Personal information
- Full name: Wellington Carlos da Silva
- Date of birth: 5 October 1987 (age 37)
- Place of birth: Ribeirão Preto, Brazil
- Height: 1.86 m (6 ft 1 in)
- Position(s): Striker

Senior career*
- Years: Team / Apps / (Gls)
- 2010–2011: America / 16 / (5)
- 2011: Sendas / 6 / (0)
- 2012: Sertãozinho / 8 / (0)
- 2012–2015: Concordia Chiajna / 75 / (19)
- 2015–2016: Pandurii Târgu Jiu / 14 / (1)
- 2016–2017: AEL Limassol / 18 / (1)
- 2017: Feirense / 1 / (0)
- Total:  / 138 / (26)

= Wellington (footballer, born 1987) =

Brazilian footballer

Wellington Carlos da Silva (born 5 October 1987) is a Brazilian footballer who last played as a striker for Feirense.

== Career ==
After having played for Sertãozinho in his country, Wellington moved abroad, signing for Romanian club Concordia on 27 June 2012. He was a victim of a racial abuse during a match in September 2014 against Rapid București with a banana being thrown at him. One week later, the fan who threw the banana apologised and Wellington reportedly promised to give him a signed Jersey besides accepting a public apology. In April 2015, it was announced that he demanded an early termination of his contract so that he could return to Brazil for treatment of an injury.

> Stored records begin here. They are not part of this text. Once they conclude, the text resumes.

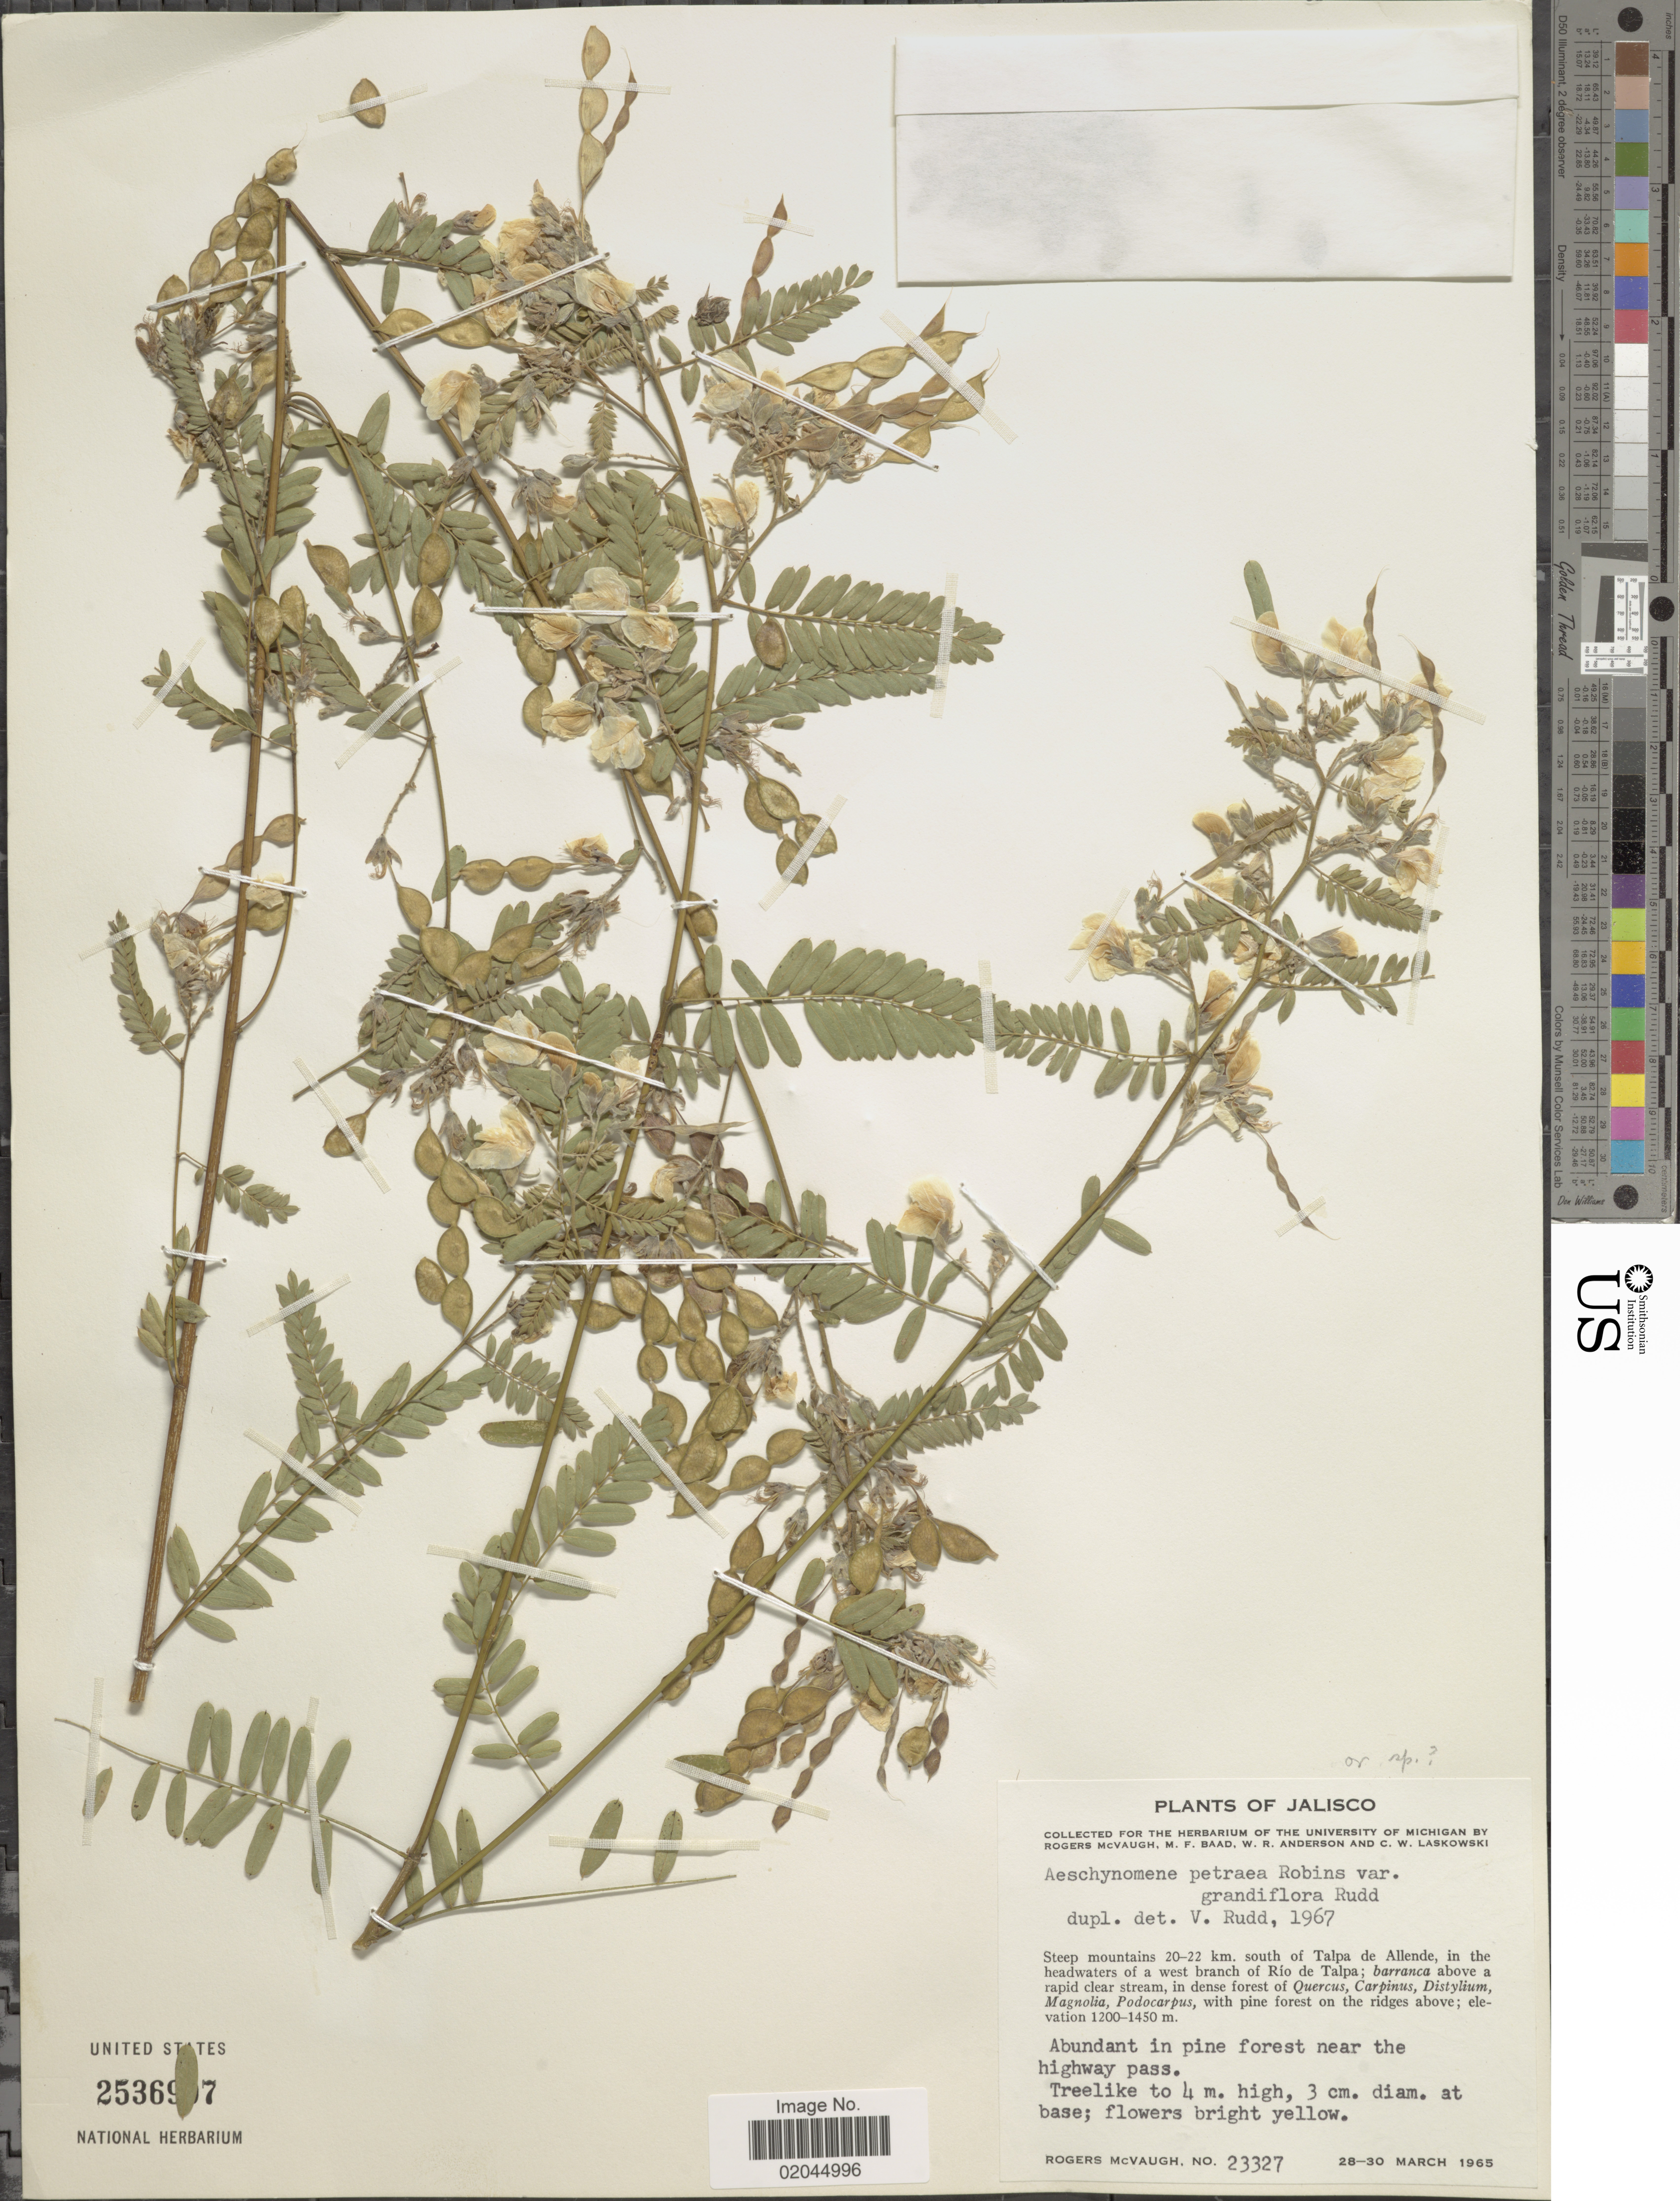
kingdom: Plantae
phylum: Tracheophyta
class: Magnoliopsida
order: Fabales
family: Fabaceae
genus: Aeschynomene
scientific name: Aeschynomene petraea var. grandiflora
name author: Rudd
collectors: R. McVaugh, M. F. Baad, W. Anderson & C. Laskowski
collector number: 23327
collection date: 1965-03-28/1965-03-30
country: Mexico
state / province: Jalisco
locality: Steep mountains 20-22 km. south of Talpa de Allende, in the headwateres of a west branch of Rio de Talpa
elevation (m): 1200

On 29 April 2015, he officially terminated his contract after spending three seasons with it during which he scored 19 goals.

On 24 June 2015, Wellington moved to Pandurii of the same league, penning a one-year deal. After having scored a single goal for the club, he switched clubs and countries, signing for Cypriot club AEL Limassol on 9 May 2016. On 31 January 2017, he joined Portuguese club Feirense.